#### Source information

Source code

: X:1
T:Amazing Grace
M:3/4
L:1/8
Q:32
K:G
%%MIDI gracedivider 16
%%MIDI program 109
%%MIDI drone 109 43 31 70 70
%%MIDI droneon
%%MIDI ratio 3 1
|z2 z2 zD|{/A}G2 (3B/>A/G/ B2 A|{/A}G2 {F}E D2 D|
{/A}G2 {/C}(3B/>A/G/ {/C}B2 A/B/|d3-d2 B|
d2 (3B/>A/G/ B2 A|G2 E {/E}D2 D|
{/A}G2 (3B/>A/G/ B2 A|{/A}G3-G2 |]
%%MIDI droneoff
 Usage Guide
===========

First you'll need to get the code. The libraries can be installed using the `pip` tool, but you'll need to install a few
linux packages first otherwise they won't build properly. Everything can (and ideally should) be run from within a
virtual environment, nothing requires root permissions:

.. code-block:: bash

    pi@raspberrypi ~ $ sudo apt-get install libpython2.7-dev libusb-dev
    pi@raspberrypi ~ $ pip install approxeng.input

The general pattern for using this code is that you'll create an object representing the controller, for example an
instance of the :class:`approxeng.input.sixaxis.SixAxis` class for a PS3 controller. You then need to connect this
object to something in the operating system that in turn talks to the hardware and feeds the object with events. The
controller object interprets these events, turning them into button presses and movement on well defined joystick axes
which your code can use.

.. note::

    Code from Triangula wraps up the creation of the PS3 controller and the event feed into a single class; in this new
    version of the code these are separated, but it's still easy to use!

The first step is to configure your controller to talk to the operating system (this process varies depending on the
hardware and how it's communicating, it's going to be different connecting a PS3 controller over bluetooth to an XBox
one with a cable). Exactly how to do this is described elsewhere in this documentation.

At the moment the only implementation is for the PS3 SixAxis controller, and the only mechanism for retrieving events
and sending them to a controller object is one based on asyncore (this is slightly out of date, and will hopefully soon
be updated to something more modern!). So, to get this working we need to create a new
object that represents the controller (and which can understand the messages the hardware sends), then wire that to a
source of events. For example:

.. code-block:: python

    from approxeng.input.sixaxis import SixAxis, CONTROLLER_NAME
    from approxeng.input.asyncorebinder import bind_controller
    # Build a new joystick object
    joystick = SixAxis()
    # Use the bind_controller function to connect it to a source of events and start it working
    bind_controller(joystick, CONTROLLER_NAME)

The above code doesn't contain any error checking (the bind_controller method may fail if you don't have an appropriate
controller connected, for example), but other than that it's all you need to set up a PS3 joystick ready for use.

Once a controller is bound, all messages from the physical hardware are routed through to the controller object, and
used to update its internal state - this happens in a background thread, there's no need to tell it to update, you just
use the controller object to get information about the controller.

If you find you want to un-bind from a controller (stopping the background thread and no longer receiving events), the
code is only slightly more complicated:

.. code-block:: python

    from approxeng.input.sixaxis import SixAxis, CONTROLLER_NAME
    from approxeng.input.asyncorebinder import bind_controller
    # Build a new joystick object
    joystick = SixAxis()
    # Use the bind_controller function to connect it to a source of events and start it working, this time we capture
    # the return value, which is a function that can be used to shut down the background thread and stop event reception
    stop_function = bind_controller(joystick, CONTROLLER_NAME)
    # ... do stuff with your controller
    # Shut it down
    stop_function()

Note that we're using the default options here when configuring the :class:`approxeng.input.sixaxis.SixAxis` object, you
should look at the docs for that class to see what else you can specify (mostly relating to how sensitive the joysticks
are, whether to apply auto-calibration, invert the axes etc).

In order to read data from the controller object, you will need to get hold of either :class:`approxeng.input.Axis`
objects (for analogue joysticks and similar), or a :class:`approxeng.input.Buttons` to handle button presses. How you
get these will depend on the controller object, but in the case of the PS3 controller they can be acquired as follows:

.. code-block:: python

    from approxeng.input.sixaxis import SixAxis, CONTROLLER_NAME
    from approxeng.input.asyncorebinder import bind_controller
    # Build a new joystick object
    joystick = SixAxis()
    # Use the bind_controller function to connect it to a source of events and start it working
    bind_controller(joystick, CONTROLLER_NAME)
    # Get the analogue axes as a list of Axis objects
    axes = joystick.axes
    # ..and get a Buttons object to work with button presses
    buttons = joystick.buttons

########

Please transcribe only the lines in the records above running from the line that has "object to something" through the line that has "version of the", both included, exactly as they appear.

* Task solution
object to something in the operating system that in turn talks to the hardware and feeds the object with events. The
controller object interprets these events, turning them into button presses and movement on well defined joystick axes
which your code can use.

.. note::

    Code from Triangula wraps up the creation of the PS3 controller and the event feed into a single class; in this new
    version of the code these are separated, but it's still easy to use!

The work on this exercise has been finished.